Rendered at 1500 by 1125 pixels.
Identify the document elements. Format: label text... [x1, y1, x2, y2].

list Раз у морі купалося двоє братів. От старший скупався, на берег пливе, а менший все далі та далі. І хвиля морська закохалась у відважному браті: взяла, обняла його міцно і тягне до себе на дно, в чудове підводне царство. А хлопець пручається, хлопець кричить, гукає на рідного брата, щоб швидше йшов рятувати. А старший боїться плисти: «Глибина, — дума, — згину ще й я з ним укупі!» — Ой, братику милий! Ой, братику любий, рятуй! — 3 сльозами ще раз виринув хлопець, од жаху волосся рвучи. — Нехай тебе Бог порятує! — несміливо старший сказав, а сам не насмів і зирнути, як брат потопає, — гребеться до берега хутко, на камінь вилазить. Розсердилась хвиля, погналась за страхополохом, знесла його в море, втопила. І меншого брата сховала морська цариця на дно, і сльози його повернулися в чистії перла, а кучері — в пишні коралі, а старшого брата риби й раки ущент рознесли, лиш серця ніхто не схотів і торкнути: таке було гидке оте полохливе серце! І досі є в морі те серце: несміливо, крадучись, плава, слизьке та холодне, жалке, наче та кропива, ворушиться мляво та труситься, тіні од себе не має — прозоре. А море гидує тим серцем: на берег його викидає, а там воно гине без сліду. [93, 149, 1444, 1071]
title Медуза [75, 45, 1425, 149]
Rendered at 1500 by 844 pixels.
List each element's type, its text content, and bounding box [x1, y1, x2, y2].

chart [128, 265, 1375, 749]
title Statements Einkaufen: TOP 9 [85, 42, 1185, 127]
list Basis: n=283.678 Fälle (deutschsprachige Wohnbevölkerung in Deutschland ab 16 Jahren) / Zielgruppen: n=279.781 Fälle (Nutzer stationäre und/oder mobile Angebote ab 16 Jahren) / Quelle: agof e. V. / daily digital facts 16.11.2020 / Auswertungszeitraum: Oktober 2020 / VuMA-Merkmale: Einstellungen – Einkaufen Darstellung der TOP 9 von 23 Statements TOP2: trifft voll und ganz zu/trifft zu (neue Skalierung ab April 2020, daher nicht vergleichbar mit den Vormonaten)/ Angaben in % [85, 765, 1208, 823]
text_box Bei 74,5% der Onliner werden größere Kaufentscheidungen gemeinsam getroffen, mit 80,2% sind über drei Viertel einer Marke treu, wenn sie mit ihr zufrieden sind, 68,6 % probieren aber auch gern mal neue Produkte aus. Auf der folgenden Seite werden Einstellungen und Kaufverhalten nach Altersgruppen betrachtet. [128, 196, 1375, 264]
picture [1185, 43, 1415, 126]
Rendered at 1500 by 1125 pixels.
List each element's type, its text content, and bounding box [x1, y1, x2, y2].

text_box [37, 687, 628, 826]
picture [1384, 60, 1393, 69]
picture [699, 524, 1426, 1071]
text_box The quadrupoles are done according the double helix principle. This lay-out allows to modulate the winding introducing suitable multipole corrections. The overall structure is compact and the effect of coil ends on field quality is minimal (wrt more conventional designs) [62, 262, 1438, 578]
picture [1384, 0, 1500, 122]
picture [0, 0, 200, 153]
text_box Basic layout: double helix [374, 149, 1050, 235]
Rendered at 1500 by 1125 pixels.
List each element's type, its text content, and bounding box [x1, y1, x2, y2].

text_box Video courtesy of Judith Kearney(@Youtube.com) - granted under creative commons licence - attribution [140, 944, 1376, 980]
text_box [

TASK DIRECTIONS: Copy out all the entries shown above, character for character.

EXPECTED OUTPUT:
Rendered at 1500 by 1125 pixels.
Identify the document elements. Format: label text... [x1, y1, x2, y2].

list Раз у морі купалося двоє братів. От старший скупався, на берег пливе, а менший все далі та далі. І хвиля морська закохалась у відважному браті: взяла, обняла його міцно і тягне до себе на дно, в чудове підводне царство. А хлопець пручається, хлопець кричить, гукає на рідного брата, щоб швидше йшов рятувати. А старший боїться плисти: «Глибина, — дума, — згину ще й я з ним укупі!» — Ой, братику милий! Ой, братику любий, рятуй! — 3 сльозами ще раз виринув хлопець, од жаху волосся рвучи. — Нехай тебе Бог порятує! — несміливо старший сказав, а сам не насмів і зирнути, як брат потопає, — гребеться до берега хутко, на камінь вилазить. Розсердилась хвиля, погналась за страхополохом, знесла його в море, втопила. І меншого брата сховала морська цариця на дно, і сльози його повернулися в чистії перла, а кучері — в пишні коралі, а старшого брата риби й раки ущент рознесли, лиш серця ніхто не схотів і торкнути: таке було гидке оте полохливе серце! І досі є в морі те серце: несміливо, крадучись, плава, слизьке та холодне, жалке, наче та кропива, ворушиться мляво та труситься, тіні од себе не має — прозоре. А море гидує тим серцем: на берег його викидає, а там воно гине без сліду. [93, 149, 1444, 1071]
title Медуза [75, 45, 1425, 149]
Rendered at 1500 by 844 pixels.
List each element's type, its text content, and bounding box [x1, y1, x2, y2].

chart [128, 265, 1375, 749]
title Statements Einkaufen: TOP 9 [85, 42, 1185, 127]
list Basis: n=283.678 Fälle (deutschsprachige Wohnbevölkerung in Deutschland ab 16 Jahren) / Zielgruppen: n=279.781 Fälle (Nutzer stationäre und/oder mobile Angebote ab 16 Jahren) / Quelle: agof e. V. / daily digital facts 16.11.2020 / Auswertungszeitraum: Oktober 2020 / VuMA-Merkmale: Einstellungen – Einkaufen Darstellung der TOP 9 von 23 Statements TOP2: trifft voll und ganz zu/trifft zu (neue Skalierung ab April 2020, daher nicht vergleichbar mit den Vormonaten)/ Angaben in % [85, 765, 1208, 823]
text_box Bei 74,5% der Onliner werden größere Kaufentscheidungen gemeinsam getroffen, mit 80,2% sind über drei Viertel einer Marke treu, wenn sie mit ihr zufrieden sind, 68,6 % probieren aber auch gern mal neue Produkte aus. Auf der folgenden Seite werden Einstellungen und Kaufverhalten nach Altersgruppen betrachtet. [128, 196, 1375, 264]
picture [1185, 43, 1415, 126]
Rendered at 1500 by 1125 pixels.
List each element's type, its text content, and bounding box [x1, y1, x2, y2].

text_box [37, 687, 628, 826]
picture [1384, 60, 1393, 69]
picture [699, 524, 1426, 1071]
text_box The quadrupoles are done according the double helix principle. This lay-out allows to modulate the winding introducing suitable multipole corrections. The overall structure is compact and the effect of coil ends on field quality is minimal (wrt more conventional designs) [62, 262, 1438, 578]
picture [1384, 0, 1500, 122]
picture [0, 0, 200, 153]
text_box Basic layout: double helix [374, 149, 1050, 235]
Rendered at 1500 by 1125 pixels.
List each element's type, its text content, and bounding box [x1, y1, x2, y2].

text_box Video courtesy of Judith Kearney(@Youtube.com) - granted under creative commons licence - attribution [140, 944, 1376, 980]
text_box [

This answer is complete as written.